AgentSkillsCN

DuckDB Standards

在 NFL 死工资管道中,运用 DuckDB 的最佳实践指南。

SKILL.md
--- frontmatter
name: DuckDB Standards
description: Best practices for DuckDB usage in the NFL Dead Money pipeline.

DuckDB Standards

1. Connection Management

  • Use short-lived connections for scripts (duckdb.connect(DB_PATH)).
  • Always con.close() to release the lock file.

2. Upsert Pattern (Incremental Load)

When loading data for a specific period (e.g., Year 2024), use the Delete-Insert pattern to ensure idempotency.

python
# Create table if not exists (Empty Limit 0 trick)
con.execute("CREATE TABLE IF NOT EXISTS my_table AS SELECT * FROM df LIMIT 0")

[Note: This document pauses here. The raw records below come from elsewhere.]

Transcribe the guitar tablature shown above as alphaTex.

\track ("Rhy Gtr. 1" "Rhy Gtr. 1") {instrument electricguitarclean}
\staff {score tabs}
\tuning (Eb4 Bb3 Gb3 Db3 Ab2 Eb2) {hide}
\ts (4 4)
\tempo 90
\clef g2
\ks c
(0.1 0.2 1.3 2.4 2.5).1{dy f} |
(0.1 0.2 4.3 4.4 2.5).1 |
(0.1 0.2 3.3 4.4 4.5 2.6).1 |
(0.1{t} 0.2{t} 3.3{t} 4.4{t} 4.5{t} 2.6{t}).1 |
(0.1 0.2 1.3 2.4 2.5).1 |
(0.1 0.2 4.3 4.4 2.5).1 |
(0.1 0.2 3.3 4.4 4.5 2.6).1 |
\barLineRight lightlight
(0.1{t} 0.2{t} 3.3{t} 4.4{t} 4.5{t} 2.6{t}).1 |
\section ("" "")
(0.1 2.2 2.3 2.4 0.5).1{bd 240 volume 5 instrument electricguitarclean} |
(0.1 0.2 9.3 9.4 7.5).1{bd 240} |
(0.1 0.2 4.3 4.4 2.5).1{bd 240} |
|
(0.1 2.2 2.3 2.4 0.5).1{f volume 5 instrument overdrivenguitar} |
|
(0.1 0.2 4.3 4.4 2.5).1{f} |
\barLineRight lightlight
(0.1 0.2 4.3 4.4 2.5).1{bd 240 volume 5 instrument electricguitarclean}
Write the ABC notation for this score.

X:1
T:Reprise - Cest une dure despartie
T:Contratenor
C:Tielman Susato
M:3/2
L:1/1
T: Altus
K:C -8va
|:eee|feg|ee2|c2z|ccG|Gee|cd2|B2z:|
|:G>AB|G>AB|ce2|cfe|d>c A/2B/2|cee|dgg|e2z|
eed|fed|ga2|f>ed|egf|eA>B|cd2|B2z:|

# Delete existing data for the partition
con.execute("DELETE FROM my_table WHERE year = 2024")

# Insert new data
con.execute("INSERT INTO my_table BY NAME SELECT * FROM df")

3. Performance

  • Use BY NAME in inserts to handle column order changes gracefully.
  • For large CSV loads, use read_csv_auto directly in SQL rather than Pandas when possible, UNLESS you need complex Python-side cleaning (like our clean_doubled_name logic).